Whistling a happy tune, Shanks sauntered on as the buzzards wheeled and landed behind him in a raucous party, fighting over his leavings.
This is the first part of a story that appears in Pulp Nova.
THOCK!
The machete blade bit into the succulent green of the tree and stuck fast. White rubbery goop seeped out of the trunk and gummed around the blade, already sticky. Every time he cut, Bernard had to stop, wipe the goo from the blade and start over. The trees here were too big, too dense, to cut through, and the undergrowth was all this rubbery tangle. The stuff smelled like a mix of school glue and semen, which really wasn’t that pleasant at all.

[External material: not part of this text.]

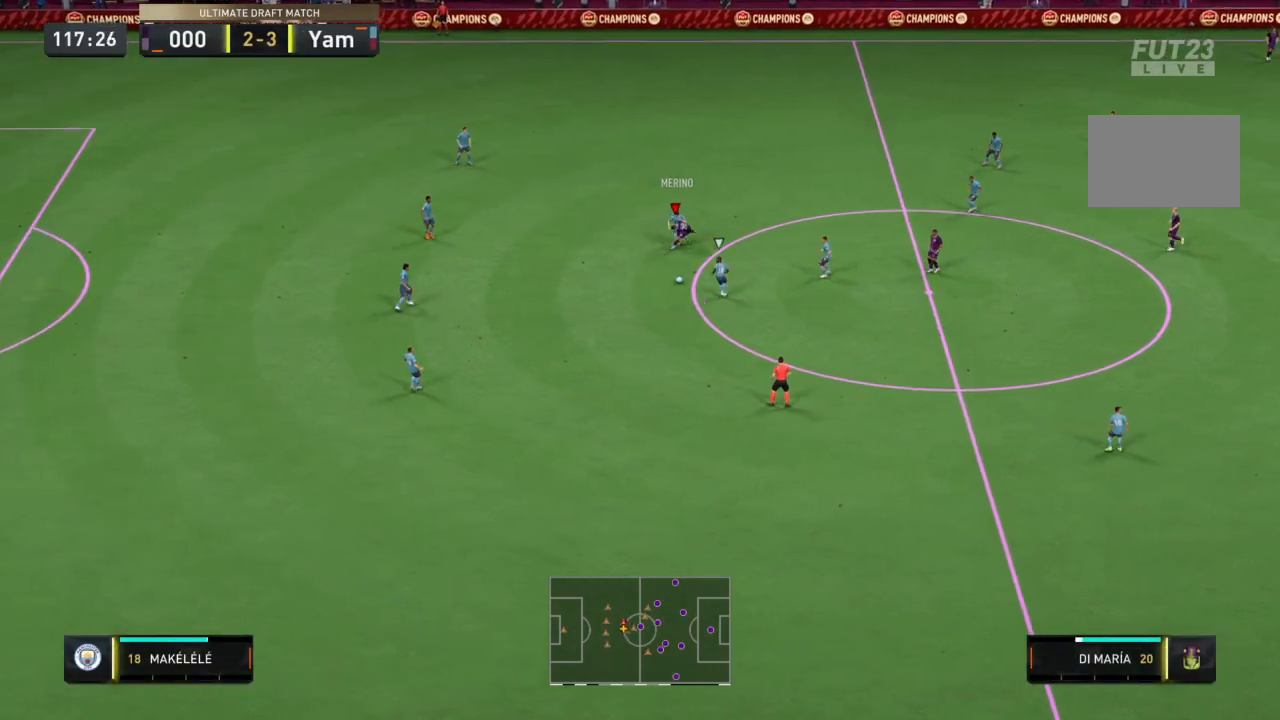
{"buttons": ["R2"], "left_stick": "down", "right_stick": "center", "events": [[100, "left_stick", "down"], [434, "DPAD_DOWN", "down"], [501, "DPAD_DOWN", "up"]]}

He stopped and rubbed the gluey mix from the blade, turning to look to the rest of his team. Christ was a local doctor and bore the joke-making of his name with remarkable stoicism. He wasn’t that good at cutting through the undergrowth, but with all these blades flying about, you wanted someone who was a dab hand with a needle. Divine, French-educated, Congolese by birth, was a scientist like him. Her shock of dark, curly hair was yanked back into a tight braid. She was strong, drenched with sweat as she clove away at the undergrowth with the rest of them. Ray and Fred, their guards, all he’d gotten out of them were their first names. They didn’t deign to help chop, but that wasn’t their job. They scanned the dense jungle – even though they couldn’t see very far at all, AK-47s slung back over their shoulders.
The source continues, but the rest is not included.